It could occur to you at any time, and in a blink of an eye. All it takes is a small spike, surge, brownout, or any other variation in the voltage and your gear can be eternally damaged, your data shattered, and your operating system files tainted. Faulty electrical power can insidiously wear down your system over a period of time, without you knowing – till – ultimately, it fails. One way of evading such adversity is to fit a UPS. A UPS (Uninterrupted Power Supply) is a power supply that includes a battery to support power in the event of a power outage. Most UPS units will also filter and control the utility power. A UPS can be used on most electronic gear, although this piece of writing will focus mainly on its usage with computers. There are essentially 3 types of UPSs to select from. Keep in mind that Online UPS Manufacturers in India have their own design and changes. The types are as follows:
Offline (Standby) UPS
The standby UPS is the simplest and least pricey UPS design. Getting its main power from the AC line (i.e. your outlet), this type of UPS switches over to the backup battery mechanically when any drop in voltage is detected. When the power is returned, the UPS then switches back. This UPS has nothing to control the electricity although Online UPS Manufacturers in India may include some sort of line sift.

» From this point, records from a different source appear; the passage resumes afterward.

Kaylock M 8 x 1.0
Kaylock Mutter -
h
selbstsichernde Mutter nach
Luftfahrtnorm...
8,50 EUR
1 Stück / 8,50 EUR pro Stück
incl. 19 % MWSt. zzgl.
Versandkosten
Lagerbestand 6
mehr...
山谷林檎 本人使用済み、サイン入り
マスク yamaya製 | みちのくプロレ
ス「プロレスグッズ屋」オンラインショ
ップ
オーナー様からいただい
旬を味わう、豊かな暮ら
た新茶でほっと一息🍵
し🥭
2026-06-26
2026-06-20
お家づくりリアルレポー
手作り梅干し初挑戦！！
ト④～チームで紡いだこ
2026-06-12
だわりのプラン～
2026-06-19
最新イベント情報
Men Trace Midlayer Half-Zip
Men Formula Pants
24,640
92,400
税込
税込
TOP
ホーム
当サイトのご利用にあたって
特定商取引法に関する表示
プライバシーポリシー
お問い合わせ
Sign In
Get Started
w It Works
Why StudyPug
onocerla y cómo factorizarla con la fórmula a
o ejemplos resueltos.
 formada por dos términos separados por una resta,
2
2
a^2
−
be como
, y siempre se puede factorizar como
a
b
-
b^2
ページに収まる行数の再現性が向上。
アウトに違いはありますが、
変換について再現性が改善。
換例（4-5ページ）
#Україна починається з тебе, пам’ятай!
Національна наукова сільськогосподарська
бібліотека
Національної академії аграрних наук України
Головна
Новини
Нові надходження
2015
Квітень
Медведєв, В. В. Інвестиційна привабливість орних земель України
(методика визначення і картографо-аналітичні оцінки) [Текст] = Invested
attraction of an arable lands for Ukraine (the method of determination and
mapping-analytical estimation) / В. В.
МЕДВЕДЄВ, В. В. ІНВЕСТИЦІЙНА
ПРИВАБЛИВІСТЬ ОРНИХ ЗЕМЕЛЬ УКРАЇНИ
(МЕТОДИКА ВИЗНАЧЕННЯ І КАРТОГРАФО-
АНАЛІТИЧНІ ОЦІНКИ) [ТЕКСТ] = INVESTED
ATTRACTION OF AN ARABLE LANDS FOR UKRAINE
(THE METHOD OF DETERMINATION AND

Hailed by some to be the most well-organized UPS, the line-interactive UPS is one of the most well-liked designs used today for computer fortification. Although some manufacturers sell line-interactive UPSs which are no more than an offline UPS with a regulator added, the essential line-interactive UPS has a bi-directional inverter/charger which is always linked to the output of the UPS and makes use of a portion of AC power to keep the battery charged. When the input power fails, the transfer switch disconnects AC input and the battery/inverter provides output power. This gives a faster reply to a power failure than an offline UPS.
This design is measured to be a “true” UPS. Not like other types of UPS, this one uses the battery as its main resource of power and the line power is the resulting source of power. When line power goes out the UPS does not have to change from one power source to another, it just stops charging the battery. This is alike to the way laptops react when they are unplugged from line power. When there isn’t any line power, the battery will remain to power the system till its stored power is exhausted. Since this type of UPS design runs off the battery, the gear plugged into it will always retain a constant flow of power. Any surges or brownouts will be taken in at the battery charger and not passed on to the gear. Being more composite, online UPS units usually costs more than offline units.